LAS VEGAS (AP) - A Las Vegas man who admits using sex tapes to extort hush money from a prominent businessman is asking a federal judge to spare him prison time, arguing that he’s agreed to keep the victim’s identity secret.

Ernesto Joshua Ramos, 38, faces a recommendation from court officials that he receive 21 months in prison at sentencing Thursday in U.S. District Court in Las Vegas.

Ramos’ attorney, Gabriel Grasso, seeks probation. Grasso filed court documents June 20, calling the case unique “based upon the effort expended by all parties to keep the identity of the victim from becoming public.”

“This effort was chiefly a result of the sordid nature of the facts which, if tied to the victim, would result in further victimization,” the defendant’s attorney said, according to a Las Vegas Review-Journal report (https://bit.ly/28NfdBy ).

An FBI complaint identifies the businessman only as a married Las Vegas-area resident with two minor children who is “part-owner of a well-known business” with access to a company jet.

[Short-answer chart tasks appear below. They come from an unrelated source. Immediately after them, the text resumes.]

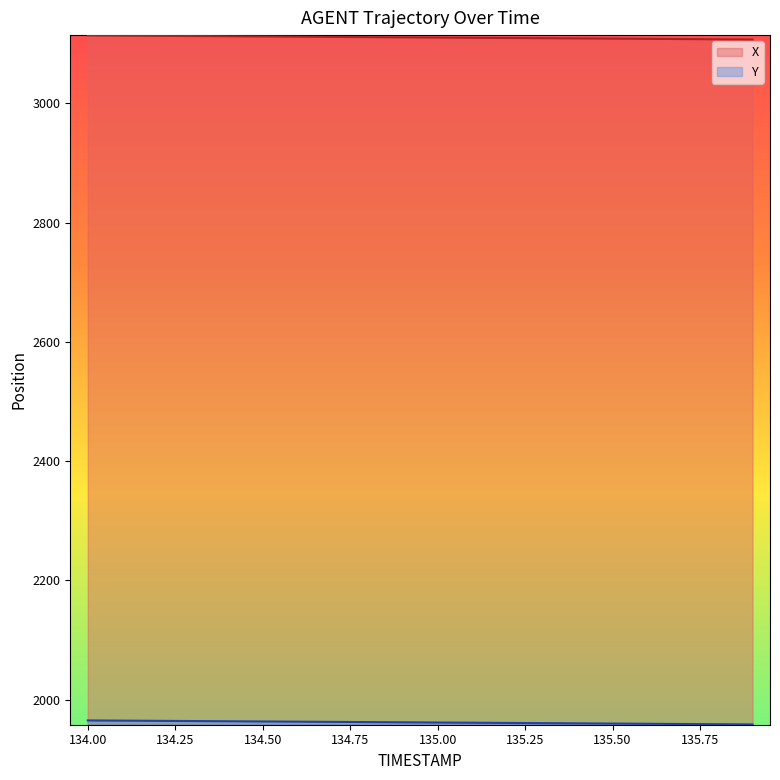

What is the highest value of the Y series?

1965.2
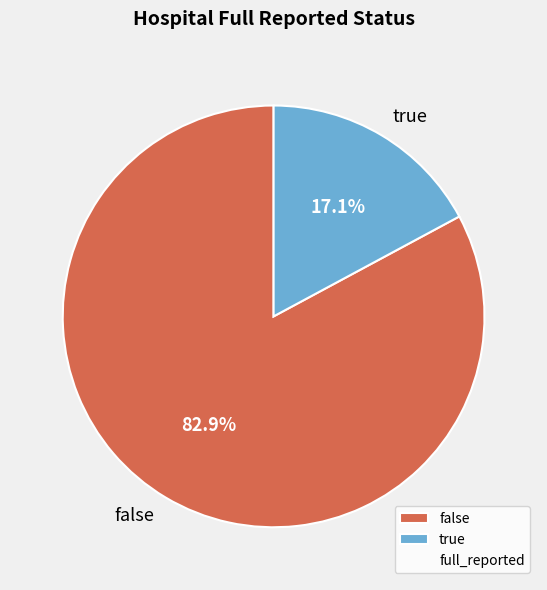

To the nearest percent, what is the combined percentage of false and true?

100%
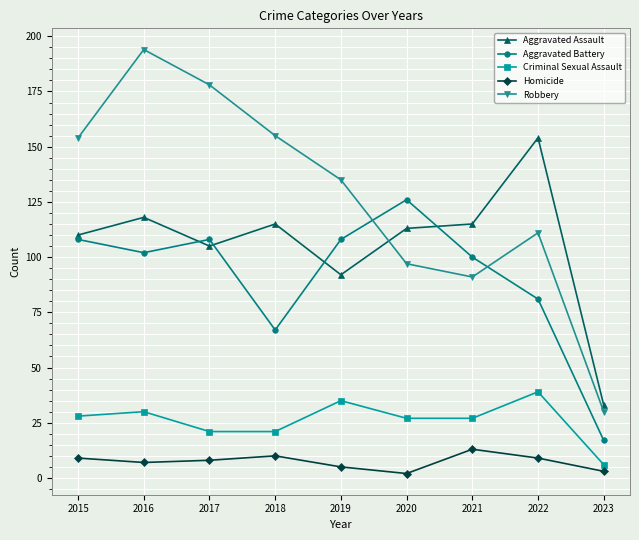

True or false: Criminal Sexual Assault and Aggravated Assault cross at least once.

False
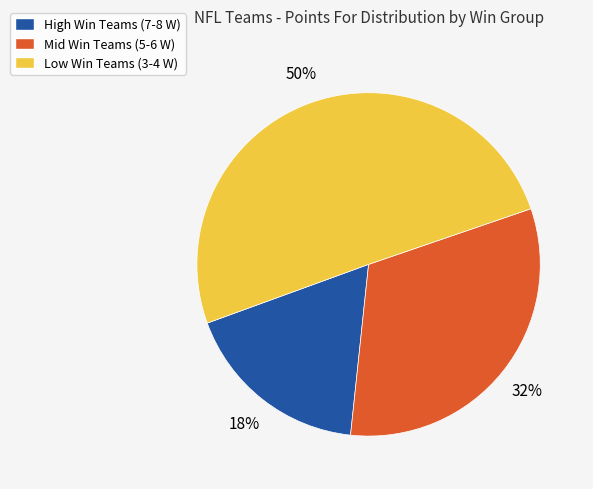

What is the ratio of the value at Low Win Teams (3-4 W) to the value at High Win Teams (7-8 W)?

2.8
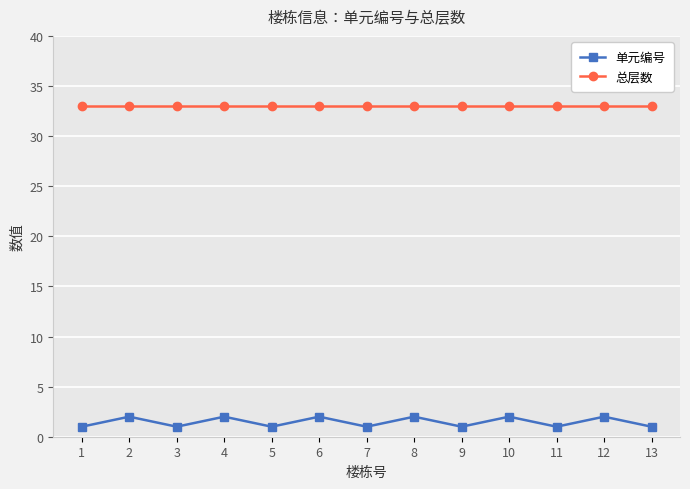

True or false: 单元编号 and 总层数 intersect in this chart.

False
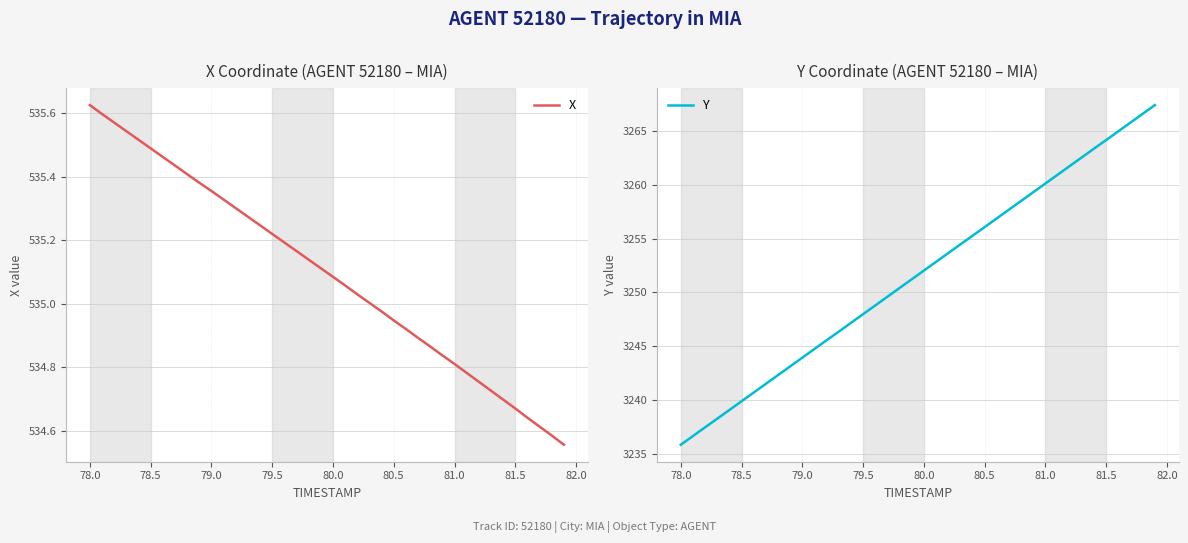

Does the chart display data point markers on the line(s)?

No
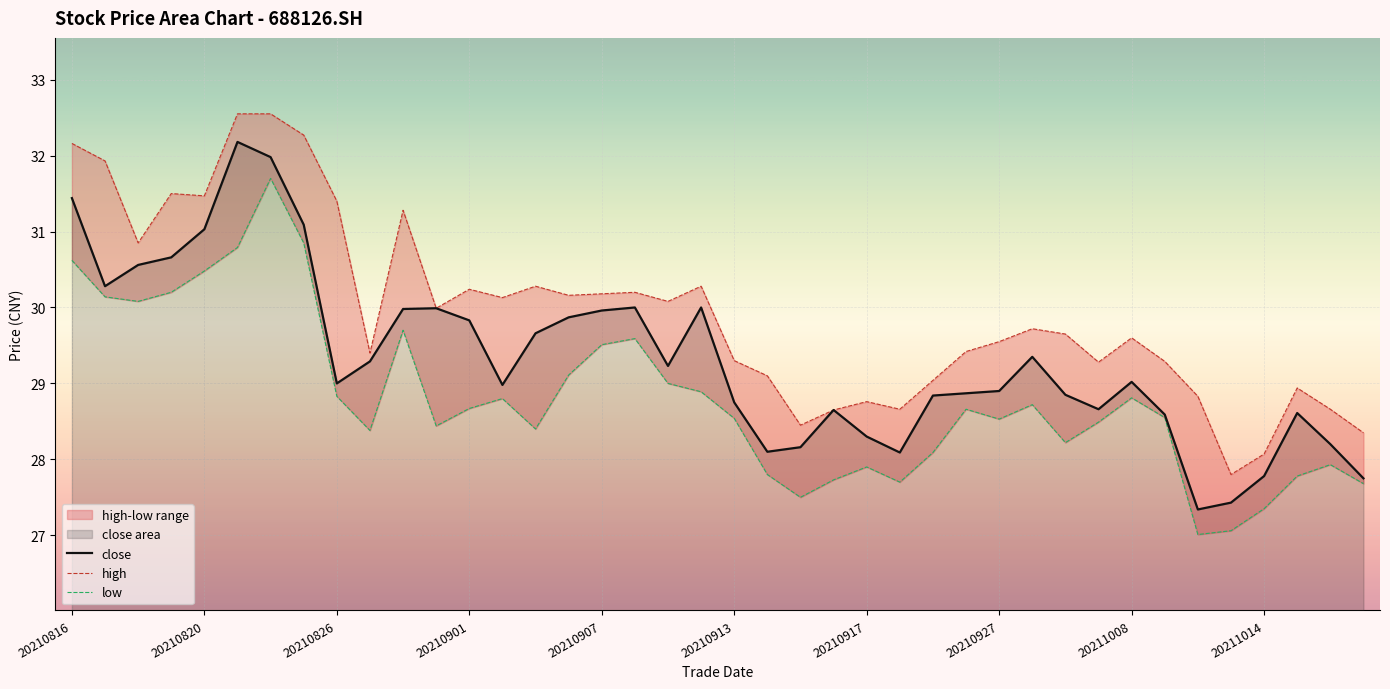

Reading right to left, what are all the values shown in this chart?

close: 27.8	28.2	28.6	27.8	27.4	27.3	28.6	29.0	28.7	28.9	29.4	28.9	28.9	28.8	28.1	28.3	28.6	28.2	28.1	28.8	30.0	29.2	30.0	30.0	29.9	29.7	29.0	29.8	30.0	30.0	29.3	29.0	31.1	32.0	32.2	31.0	30.7	30.6	30.3	31.4
high: 28.4	28.7	28.9	28.1	27.8	28.8	29.3	29.6	29.3	29.6	29.7	29.6	29.4	29.0	28.7	28.8	28.6	28.4	29.1	29.3	30.3	30.1	30.2	30.2	30.2	30.3	30.1	30.2	30.0	31.3	29.4	31.4	32.3	32.5	32.5	31.5	31.5	30.9	31.9	32.2
low: 27.7	27.9	27.8	27.4	27.1	27.0	28.6	28.8	28.5	28.2	28.7	28.5	28.7	28.1	27.7	27.9	27.7	27.5	27.8	28.5	28.9	29.0	29.6	29.5	29.1	28.4	28.8	28.7	28.4	29.7	28.4	28.8	30.9	31.7	30.8	30.5	30.2	30.1	30.1	30.6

Over a two-year period, the businessman tipped a stripper, who was Ramos’ girlfriend, roughly $200,000 to dance and have sex with him in a private room at an adult nightclub, according to the criminal complaint in the case.

In October 2014, the woman secretly used her cellphone to videotape herself having sex with the businessman in a hotel room outside the U.S., according to court documents.

Ramos acknowledged in his plea agreement that he later sought $200,000 with threats that included posting photos from the sex tapes on social media.

Ramos was arrested in January 2015, after the businessman paid the money in a meeting secretly recorded by the FBI, according to court documents.

Since his plea agreement, Ramos has been barred from approaching the businessman’s home and workplace. He also had to surrender any remaining sex tapes, two Apple iPhones and a laptop used in the scheme.

The woman wasn’t charged.

Early in the case, U.S. Magistrate Judge William Hoffman signed an unusual protective order at the request of prosecutors that prohibited disclosure of the businessman’s identity and company in any public filings.

In November, prosecutors persuaded U.S. District Judge Gloria Navarro to continue withholding the businessman’s name from the public.

Navarro said at the time that keeping the name secret encouraged victims to go to law enforcement.